Spending a Day at the English Garden, Munich
There’s nothing quite like spending a sunny day in a charming English Garden – even if you are in Germany. Munich’s famous Englischer Garten is one of the most celebrated and beautiful sights in the city, and it won’t even cost you a penny to explore it for yourself.
Stretching over 90 acres of lush parkland in the heart of Munich, the confusingly named Englischer Garten does have some fairly irrefutable links back to that green and pleasant land. Not only did Englishman Sir Benjamin Thompson design it, but also the style of landscape gardening used is commonly known as English gardening, in honour of its best-known pioneer, Capability Brown. More than 200 years after its grand opening, it still fills up with locals and tourists come rain or shine – and it’s all just a short drive away from our Park Inn by Radisson Munich Frankfurter Ring.
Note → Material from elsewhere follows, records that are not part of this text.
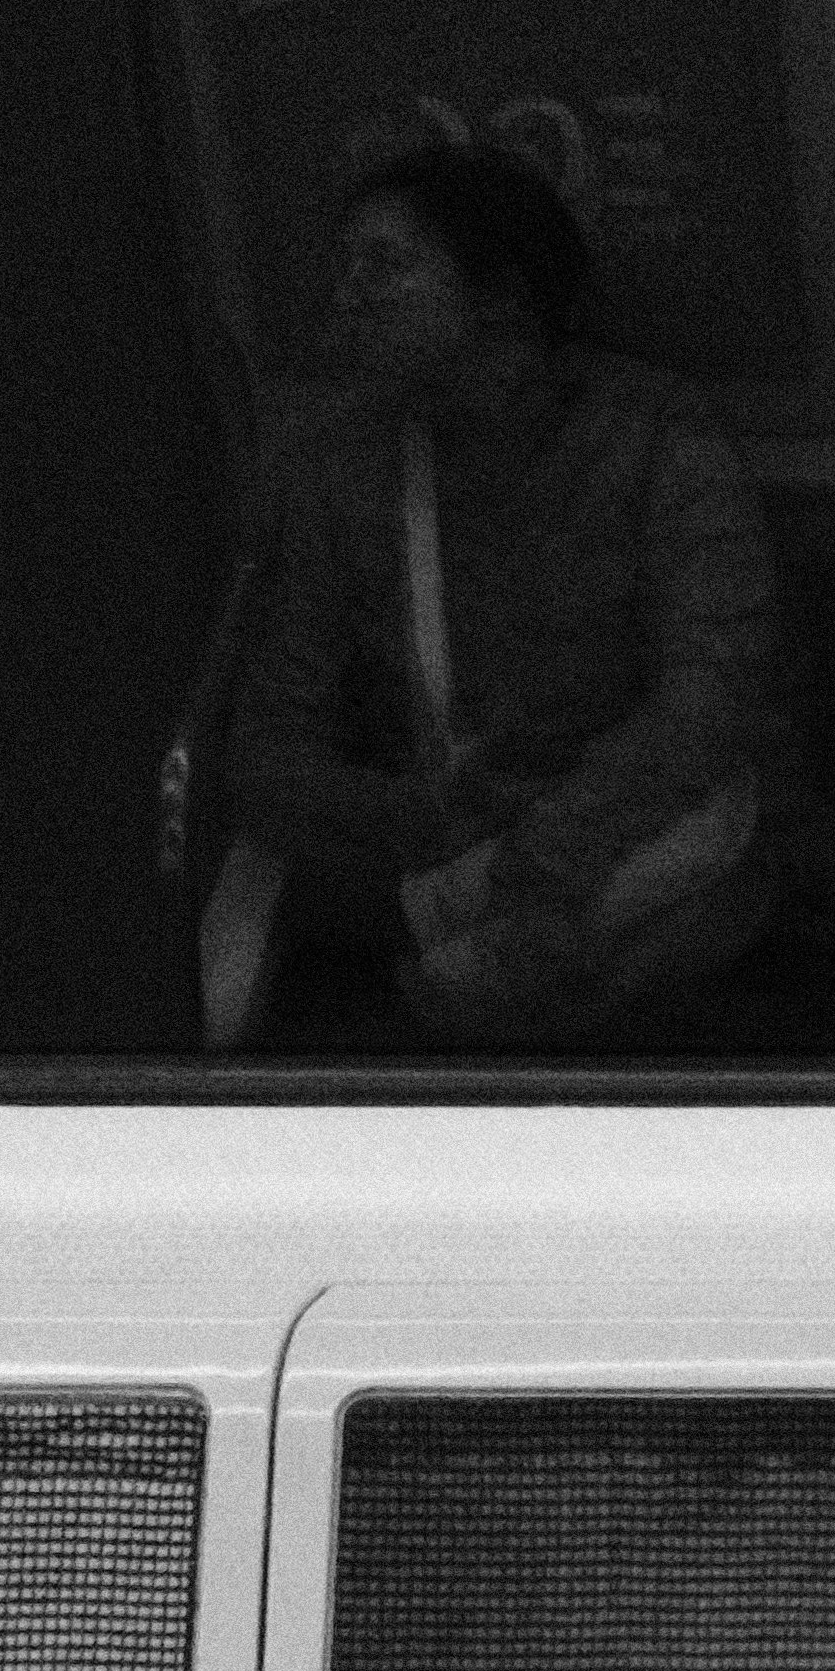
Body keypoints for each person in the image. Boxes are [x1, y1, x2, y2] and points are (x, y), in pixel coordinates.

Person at [191, 140, 787, 1048]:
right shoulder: (343, 467)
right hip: (442, 835)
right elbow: (269, 742)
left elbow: (712, 701)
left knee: (502, 972)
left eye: (384, 268)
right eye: (343, 269)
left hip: (636, 819)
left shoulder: (657, 439)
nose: (347, 299)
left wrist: (546, 844)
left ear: (501, 302)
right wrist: (426, 820)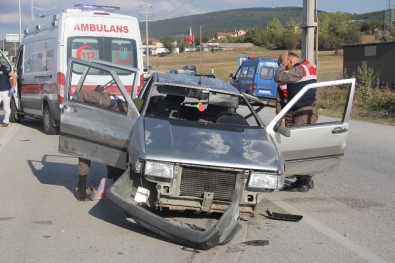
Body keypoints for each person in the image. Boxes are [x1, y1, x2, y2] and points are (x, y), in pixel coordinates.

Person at [275, 51, 317, 192]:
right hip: (292, 111)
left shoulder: (301, 67)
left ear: (291, 62)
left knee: (302, 146)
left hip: (303, 112)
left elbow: (278, 76)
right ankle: (301, 179)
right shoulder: (296, 73)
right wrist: (280, 117)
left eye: (287, 66)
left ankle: (304, 181)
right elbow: (280, 99)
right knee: (294, 146)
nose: (286, 70)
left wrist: (282, 65)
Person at [73, 89, 125, 201]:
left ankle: (108, 185)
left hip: (102, 131)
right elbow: (82, 95)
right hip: (92, 129)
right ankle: (83, 190)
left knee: (110, 155)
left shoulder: (109, 101)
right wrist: (110, 101)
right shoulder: (103, 97)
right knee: (86, 155)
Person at [0, 60, 17, 127]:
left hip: (6, 91)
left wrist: (13, 87)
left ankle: (5, 122)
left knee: (6, 108)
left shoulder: (4, 68)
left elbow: (14, 76)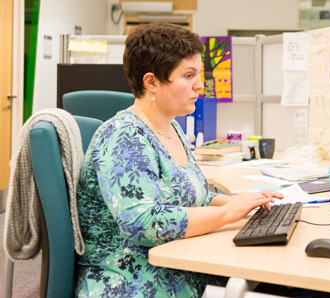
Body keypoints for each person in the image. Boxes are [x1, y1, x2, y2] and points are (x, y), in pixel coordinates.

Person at [75, 22, 283, 297]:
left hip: (178, 267)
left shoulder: (171, 129)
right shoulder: (124, 137)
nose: (200, 84)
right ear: (151, 82)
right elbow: (143, 223)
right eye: (188, 75)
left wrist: (240, 203)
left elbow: (193, 198)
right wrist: (227, 214)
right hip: (131, 283)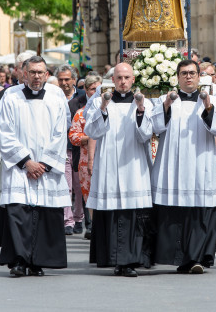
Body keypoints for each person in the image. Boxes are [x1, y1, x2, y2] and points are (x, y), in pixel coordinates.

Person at [148, 59, 216, 274]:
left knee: (198, 212)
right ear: (177, 77)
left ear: (198, 76)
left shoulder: (211, 99)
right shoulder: (166, 99)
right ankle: (178, 257)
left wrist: (209, 108)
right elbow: (154, 127)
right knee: (175, 213)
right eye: (184, 73)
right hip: (173, 167)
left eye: (192, 73)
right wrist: (165, 106)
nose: (188, 77)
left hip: (200, 163)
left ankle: (196, 258)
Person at [0, 56, 70, 277]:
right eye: (32, 72)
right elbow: (4, 130)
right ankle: (19, 261)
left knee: (44, 214)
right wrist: (27, 162)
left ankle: (38, 262)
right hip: (19, 167)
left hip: (46, 168)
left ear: (47, 75)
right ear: (24, 74)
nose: (36, 76)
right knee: (19, 212)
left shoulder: (56, 97)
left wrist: (43, 164)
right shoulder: (10, 96)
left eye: (40, 72)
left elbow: (60, 132)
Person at [84, 64, 154, 277]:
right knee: (113, 213)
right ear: (112, 80)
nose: (123, 81)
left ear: (133, 80)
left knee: (134, 213)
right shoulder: (98, 101)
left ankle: (132, 259)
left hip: (134, 163)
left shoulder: (143, 102)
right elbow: (92, 131)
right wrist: (103, 108)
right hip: (109, 164)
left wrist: (141, 110)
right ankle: (114, 258)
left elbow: (147, 134)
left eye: (127, 77)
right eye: (119, 77)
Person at [69, 73, 101, 240]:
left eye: (99, 88)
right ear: (86, 91)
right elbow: (73, 136)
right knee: (89, 195)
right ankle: (94, 227)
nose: (96, 92)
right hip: (85, 160)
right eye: (92, 89)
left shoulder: (111, 110)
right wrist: (89, 138)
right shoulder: (81, 113)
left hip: (105, 160)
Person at [55, 65, 83, 235]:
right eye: (61, 80)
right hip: (62, 147)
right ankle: (68, 221)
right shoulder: (54, 96)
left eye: (67, 79)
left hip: (80, 147)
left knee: (79, 186)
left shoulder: (81, 97)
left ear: (74, 80)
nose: (64, 83)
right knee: (66, 186)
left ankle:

In an English country garden
The English Garden is one of the few urban parks in the world large enough to house pastures of agricultural land and, in certain areas, flocks of sheep. A green and tranquil country landscape, the northern half of the English Garden is full of long grass and provides access to the nearby Isar river. The New Amphitheatre is a wonderful spot for peace and quiet – when it’s not playing host to enthusiastic amateur theatrical productions in the summer months. Further south, open spaces quickly fill up with sun-worshippers and jugglers, tightrope walkers and musicians testing their skills, with a busier atmosphere that attracts a friendly, fashionable crowd.
Sun’s out, surf’s up
In the summer, the Monopteros at the southern end of the gardens has some of the best picnic spots in the park – although some argue that the snowy vistas in winter are even more charming. From the 19th century Greek-style podium and the slopes surrounding it, you can feast your eyes on the Munich skyline and views of the southern park. If you’re in more an energetic mood, there’s also a network of 78km of paths for joggers and cyclists, and football pitches that are always heavily populated.
In a slight departure from the English theme, even surfers can get some practise in: just next to the Haus der Kunst art museum, experienced surfers from far and wide test their staying power against the metre-high standing wave created by the artificial river mouth of the Eisbach. Surfers have ridden this particular wave since the seventies, braving the inevitably cold waters in search of a thrill, and now small groups of kayakers are getting in on the action, too.
Beer or tea?
Although it’s easy to be fooled into thinking you’ve already found the most beautiful spot in the park, keep exploring. The gardens are filled with hidden gems that are certain to amaze you, including a Chinese Tower and a Japanese Teahouse that regularly holds traditional tea ceremonies. The intricate hour-long ritual provides a fascinating window into another culture. Hirschau Restaurant in the centre of the park serves up delectably tender, juicy steak and fresh seasonal salads, with an 1800-seat beer garden making this one of the best places to eat, drink and be merry in the whole city.